Sir Alan Beith: I draw the right hon. Gentleman’s attention to the fact that the New Democratic party in Canada had a similar relationship with the trade union movement and was concerned that when a ban on donations was introduced in Canada, that link would be damaged or even broken. We took evidence about that when we were in Canada. What the party found was that it was able to persuade a very significant proportion of its members individually to join the NDP and found other ways of ensuring that they were granted opportunities to maintain and improve their relationship. The NDP was very content with the outcome.

Dr. Strang: The right hon. Gentleman will understand if I do not respond to his contribution and enter into a discussion about the NDP, as many hon. Members wish to participate in the debate.

The issue is fundamental for the Labour party and is one of the reasons we do not have before us the comprehensive legislation that the Liberal party would like. It may be that no change can be made until after the next general election.

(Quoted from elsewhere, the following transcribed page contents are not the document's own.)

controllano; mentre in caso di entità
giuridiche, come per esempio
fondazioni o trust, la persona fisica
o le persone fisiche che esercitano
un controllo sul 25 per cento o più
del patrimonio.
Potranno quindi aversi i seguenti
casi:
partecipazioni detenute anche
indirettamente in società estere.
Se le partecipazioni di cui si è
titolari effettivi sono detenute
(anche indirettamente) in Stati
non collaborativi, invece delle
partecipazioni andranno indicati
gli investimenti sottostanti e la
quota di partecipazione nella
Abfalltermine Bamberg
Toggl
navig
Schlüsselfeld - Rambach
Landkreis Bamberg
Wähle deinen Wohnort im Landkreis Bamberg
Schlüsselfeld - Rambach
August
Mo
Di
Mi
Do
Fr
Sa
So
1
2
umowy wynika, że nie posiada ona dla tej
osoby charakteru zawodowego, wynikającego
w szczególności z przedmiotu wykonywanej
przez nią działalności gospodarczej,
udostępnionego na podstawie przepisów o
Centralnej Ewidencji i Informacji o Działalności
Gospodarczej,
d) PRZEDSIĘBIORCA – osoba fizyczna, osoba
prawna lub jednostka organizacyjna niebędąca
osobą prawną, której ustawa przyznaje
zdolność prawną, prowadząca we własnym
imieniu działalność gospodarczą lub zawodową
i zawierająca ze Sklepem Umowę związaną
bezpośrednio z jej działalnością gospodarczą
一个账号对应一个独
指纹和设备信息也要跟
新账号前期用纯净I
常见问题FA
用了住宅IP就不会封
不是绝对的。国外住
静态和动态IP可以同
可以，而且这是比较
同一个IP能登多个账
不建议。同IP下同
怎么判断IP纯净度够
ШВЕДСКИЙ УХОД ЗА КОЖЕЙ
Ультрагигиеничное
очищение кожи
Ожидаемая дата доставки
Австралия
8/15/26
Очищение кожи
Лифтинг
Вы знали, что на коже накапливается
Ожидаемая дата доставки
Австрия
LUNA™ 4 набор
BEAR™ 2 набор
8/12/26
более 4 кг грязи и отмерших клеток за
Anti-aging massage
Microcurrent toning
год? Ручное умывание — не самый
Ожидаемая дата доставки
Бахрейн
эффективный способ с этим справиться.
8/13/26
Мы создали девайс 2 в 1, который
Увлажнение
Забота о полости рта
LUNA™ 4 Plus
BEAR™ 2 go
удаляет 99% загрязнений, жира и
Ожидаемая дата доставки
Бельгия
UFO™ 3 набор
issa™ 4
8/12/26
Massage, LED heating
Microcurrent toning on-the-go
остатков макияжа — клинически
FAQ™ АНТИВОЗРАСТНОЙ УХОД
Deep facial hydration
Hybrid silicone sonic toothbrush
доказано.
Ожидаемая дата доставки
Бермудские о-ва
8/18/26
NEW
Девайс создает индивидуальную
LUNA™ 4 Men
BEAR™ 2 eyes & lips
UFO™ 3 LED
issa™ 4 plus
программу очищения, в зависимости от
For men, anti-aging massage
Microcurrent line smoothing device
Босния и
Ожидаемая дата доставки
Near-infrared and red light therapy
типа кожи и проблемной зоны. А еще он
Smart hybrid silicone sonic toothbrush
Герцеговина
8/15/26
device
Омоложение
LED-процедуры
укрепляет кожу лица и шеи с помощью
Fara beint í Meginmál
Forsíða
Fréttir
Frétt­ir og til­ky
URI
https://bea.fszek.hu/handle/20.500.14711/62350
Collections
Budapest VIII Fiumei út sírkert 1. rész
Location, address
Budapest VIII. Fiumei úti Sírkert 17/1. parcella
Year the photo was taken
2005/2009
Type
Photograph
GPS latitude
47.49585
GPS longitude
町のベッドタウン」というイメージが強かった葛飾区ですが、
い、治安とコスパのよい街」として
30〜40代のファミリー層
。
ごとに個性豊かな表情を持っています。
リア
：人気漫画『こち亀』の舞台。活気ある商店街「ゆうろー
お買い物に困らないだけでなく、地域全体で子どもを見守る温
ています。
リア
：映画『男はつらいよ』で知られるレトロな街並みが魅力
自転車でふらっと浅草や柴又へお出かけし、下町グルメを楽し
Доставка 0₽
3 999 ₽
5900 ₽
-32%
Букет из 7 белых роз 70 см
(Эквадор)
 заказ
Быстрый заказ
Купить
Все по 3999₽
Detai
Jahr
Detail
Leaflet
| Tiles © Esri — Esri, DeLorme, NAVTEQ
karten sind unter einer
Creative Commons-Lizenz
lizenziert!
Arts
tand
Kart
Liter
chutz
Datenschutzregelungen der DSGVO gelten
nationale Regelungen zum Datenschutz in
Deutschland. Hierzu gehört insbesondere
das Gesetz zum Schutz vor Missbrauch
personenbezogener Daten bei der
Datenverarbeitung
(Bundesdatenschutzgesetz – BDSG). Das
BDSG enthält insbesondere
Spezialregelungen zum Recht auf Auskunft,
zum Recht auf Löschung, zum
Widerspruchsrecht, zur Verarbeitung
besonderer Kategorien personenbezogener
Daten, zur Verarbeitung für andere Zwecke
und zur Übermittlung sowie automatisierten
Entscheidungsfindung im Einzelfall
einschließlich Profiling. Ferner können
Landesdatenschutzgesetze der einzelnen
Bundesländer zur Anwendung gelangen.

In conclusion, these are important matters. If we believe in democracy, as we all do in the House of Commons, we need money to fund our election campaigns locally and nationally. I hope that in the course of the Bill’s passage, there will be movement towards some sort of understanding. Given where we got to in the discussions and the impasse that was reached, it was certainly worth while introducing a Bill, albeit not as major as might originally have been anticipated.

6.19 pm

David Howarth (Cambridge) (LD): I have been rather disturbed by how inward-looking this debate has been so far. We appear to be talking among ourselves and completely ignoring the view that people outside have of democratic politics, which we create by our actions and through this sort of debate. Outside the House, there is a crisis of confidence in our democracy, and it is just as profound as the crisis of confidence in the financial markets. Both issues are ultimately about trust—about whether one party trusts what another sells it in the market, or whether individual voters and electors trust anything that politicians say about their motives and what they really think.